Maybe 'pastel' would be a better name than 'Astal' for this new cutesome platformer from Sega Japan. It's perfectly tailored to the emerging Saturn market over there - visuals that outdo Laura Ashley on Acid incredibly unchallenging gameplay (with infinite continues in case you were born with a sixth finger and no thumb) and little girls with squeaky voices and triangular eyes. Well, at least there's no dolphin eating.
But there is an ogre. One of those who like to capture little girls and chain red-headed gnomes to planets before sending them into a distance part of the universe devoid of life, karaoke and raw fish. You, playing the red-head, rebel against the offence, and set off to head-butt the entire cosmiverse en route to the ogre showdown.
Astal makes prominent and ingenious use of the Saturn's custom scaling effects. These are most conspicuous during the boss sequences, where the third dimension of screen depth is utilised, as well as monsters growing and shrinking. In the final confrontation you have to hurl trees into the background. Scaled perspectives are also used during the levels. In one sequence, the panorama widens to show a volcano erupting in the background, with rocks hurled into the foreground.
As well as crude man-handling skills, Astal sure has a pair of lungs on him (hey, smoking - Knuckles says "Who needs it kids!"). These are used to blow the enemy away, and in the fiery level Astal employs it to remove various kinds of flaming creatures.
Not long after you set off, you come across a fine-feathered friend, held captive by some callous crystals. After liberating the bird it becomes your companion. Using a whistle command, you can get it to perform three actions. The bird fulfils the task better according to how many crystals have been collected in your bar on the status panel.
Birdy disappears off screen and returns with a random health power-up.

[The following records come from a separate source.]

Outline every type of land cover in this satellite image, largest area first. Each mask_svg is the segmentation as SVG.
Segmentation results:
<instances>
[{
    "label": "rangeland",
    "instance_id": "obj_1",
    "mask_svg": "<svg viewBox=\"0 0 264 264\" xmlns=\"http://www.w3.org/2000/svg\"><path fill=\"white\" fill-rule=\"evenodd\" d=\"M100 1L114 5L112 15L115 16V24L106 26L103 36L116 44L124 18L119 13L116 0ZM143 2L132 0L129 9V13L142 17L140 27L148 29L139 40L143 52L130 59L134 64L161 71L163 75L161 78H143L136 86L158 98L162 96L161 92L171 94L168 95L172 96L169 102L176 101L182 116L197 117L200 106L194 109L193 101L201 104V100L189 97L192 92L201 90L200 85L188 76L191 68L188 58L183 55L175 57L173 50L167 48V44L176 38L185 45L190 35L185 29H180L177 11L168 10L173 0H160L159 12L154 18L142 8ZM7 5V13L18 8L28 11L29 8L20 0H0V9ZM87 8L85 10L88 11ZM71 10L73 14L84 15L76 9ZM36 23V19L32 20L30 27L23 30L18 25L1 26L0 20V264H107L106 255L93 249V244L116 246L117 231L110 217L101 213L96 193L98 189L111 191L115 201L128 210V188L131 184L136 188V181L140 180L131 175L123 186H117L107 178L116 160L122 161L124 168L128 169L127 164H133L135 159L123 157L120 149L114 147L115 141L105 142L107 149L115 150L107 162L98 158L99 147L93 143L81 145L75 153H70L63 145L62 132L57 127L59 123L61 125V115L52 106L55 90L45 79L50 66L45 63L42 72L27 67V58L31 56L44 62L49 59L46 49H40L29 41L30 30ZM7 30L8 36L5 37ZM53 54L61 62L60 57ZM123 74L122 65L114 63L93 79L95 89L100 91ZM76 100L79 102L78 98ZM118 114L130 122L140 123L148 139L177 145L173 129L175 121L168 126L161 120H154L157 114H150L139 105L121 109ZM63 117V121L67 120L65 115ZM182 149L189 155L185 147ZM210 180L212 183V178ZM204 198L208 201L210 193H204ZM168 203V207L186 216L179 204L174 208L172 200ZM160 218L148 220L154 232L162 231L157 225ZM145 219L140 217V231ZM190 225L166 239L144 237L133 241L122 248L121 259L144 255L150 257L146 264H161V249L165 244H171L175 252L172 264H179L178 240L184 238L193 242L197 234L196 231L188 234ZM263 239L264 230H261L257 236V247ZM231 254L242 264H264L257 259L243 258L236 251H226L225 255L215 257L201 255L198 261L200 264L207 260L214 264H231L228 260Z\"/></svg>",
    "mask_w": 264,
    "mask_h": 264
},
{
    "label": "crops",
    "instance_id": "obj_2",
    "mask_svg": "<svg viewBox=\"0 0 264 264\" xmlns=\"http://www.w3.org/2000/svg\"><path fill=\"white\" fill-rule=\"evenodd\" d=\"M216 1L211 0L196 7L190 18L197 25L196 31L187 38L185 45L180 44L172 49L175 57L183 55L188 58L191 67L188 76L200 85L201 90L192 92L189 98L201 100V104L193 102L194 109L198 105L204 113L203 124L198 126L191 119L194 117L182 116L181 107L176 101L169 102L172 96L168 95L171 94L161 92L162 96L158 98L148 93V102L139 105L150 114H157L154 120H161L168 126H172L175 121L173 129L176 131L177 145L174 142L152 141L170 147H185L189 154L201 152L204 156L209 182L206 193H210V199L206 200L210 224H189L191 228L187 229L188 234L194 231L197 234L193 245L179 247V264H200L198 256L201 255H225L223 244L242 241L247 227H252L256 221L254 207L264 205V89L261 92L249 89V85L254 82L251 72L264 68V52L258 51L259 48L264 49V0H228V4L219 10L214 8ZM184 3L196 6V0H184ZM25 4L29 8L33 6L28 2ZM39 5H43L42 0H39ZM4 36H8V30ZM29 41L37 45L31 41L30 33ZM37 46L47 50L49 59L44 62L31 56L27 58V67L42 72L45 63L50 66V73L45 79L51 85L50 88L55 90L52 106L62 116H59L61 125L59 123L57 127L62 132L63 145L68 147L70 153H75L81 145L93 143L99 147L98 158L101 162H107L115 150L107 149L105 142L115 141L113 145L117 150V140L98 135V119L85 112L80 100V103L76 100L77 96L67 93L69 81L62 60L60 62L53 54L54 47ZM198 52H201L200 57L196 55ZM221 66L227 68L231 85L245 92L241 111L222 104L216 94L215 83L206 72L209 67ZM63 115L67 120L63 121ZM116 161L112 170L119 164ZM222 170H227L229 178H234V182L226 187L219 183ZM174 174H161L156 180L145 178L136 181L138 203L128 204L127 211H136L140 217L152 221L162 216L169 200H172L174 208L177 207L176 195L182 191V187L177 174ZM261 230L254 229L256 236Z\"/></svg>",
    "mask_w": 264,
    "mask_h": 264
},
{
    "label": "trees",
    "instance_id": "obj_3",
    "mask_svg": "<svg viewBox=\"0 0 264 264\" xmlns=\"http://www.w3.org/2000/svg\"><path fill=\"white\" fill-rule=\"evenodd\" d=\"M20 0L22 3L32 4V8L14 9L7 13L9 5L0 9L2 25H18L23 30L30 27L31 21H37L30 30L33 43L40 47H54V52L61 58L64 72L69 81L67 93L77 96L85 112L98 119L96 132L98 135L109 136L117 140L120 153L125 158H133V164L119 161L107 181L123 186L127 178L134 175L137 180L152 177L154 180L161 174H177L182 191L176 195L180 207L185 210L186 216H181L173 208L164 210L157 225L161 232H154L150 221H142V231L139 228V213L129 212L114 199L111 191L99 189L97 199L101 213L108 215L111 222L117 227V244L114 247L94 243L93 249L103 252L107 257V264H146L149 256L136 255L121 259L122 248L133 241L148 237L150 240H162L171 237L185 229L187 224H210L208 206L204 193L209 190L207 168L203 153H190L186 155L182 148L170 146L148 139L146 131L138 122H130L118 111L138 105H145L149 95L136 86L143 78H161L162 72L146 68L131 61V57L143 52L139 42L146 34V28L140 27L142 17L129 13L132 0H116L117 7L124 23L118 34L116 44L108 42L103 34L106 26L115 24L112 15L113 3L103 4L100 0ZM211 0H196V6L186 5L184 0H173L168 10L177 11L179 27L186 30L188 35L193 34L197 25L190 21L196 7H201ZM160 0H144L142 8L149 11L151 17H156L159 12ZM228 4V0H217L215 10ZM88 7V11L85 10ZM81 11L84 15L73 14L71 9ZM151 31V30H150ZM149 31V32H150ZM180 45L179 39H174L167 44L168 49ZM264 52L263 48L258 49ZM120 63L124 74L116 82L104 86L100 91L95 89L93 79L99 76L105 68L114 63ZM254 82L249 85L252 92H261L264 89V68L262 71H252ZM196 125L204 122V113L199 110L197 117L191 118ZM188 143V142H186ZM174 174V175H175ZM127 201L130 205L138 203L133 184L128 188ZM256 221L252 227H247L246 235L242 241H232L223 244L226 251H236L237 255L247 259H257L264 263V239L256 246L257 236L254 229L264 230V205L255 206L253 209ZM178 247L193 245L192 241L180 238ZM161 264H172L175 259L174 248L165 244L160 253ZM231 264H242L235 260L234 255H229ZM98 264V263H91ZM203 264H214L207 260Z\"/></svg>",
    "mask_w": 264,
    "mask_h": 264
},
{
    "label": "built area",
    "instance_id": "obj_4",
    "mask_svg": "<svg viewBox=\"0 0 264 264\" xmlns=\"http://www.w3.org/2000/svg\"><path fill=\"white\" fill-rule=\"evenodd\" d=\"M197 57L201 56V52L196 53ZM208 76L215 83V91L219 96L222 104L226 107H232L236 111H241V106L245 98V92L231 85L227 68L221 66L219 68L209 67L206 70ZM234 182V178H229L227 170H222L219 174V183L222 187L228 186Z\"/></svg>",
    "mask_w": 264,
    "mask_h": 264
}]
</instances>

Rarely useful, the bird sometimes attacks platforms or bosses on a whim.
Birdo goes mental, whizzing round the screen like an extra from the Hitchcock movie.
A classic no-brainer platform game, with fire, ice and desert levels to boot.
Rescue the flaxen-haired, pure-white besmocked virgin from the evil ogre.
Time to get tough on the Saturn stuff. By now we know what the machine can do: now let's see what the game designers can do with it. Almost matching Astal's meticulous beauty, is its complete lack of original gameplay. Some of the sections are presented in an original fashion, with boat rides and erupting volcanoes, but the skills demanded of you as you progress through the game are the most basic imaginable.
Astal is utterly linear, with no deviations, interludes or choices presented to the player. Yet another weakness is the boss characters, which initially amaze only to prove incredibly easy to defeat with their basic unintelligent behaviour. Sadly, we must wait for Shinobi X for a platform game worthy (hopefully) of the machine.
Sega still need to get their act together as far as platform games on the Saturn. The amount they've churned out on the Megadrive over six years confirms their expertise, so the failure of Astal, along with Clockwork Knight is puzzling. Although substantially bigger and miles prettier than the Clockwork disappointment, Astal is tailored to the sad games skills of the Japanese market.
Too many lives, too short levels, infinite continues... Stunningly pretty as the game is, you'll clock it in a couple of days, and hardly at a push. The bosses represent most of the high points of the game, showcasing the amazing transparency, scaling and lighting effects the Saturn is hiding under its casing - the horned boss is a show-stopper. But Astal fundamentally fails to provide the standard of gameplay found in 16-bit classics like Pitfall, Earthworm Jim and Dynamite Headdy.
The best-looking game on the Saturn to date. The game dabbles in exciting special FX to create some memorable scenery.
The main character animation is good, but that of the enemies, if anything, is even better!
P. The sound textures are impressive, with some lavish arrangements.
N. The tunes sound like background music from the 'Holiday' programme.
P. Excellent rumblings and whistlings.
N. The FX don't add much excitement to the game.
P. There is an interest level sustained by the graphics alone.
N. The levels are too short and the gameplay too basic.
N. Far too easy, even for novice players.
A beautiful but empty vessel that offers poor value for money despite the awesome graphics.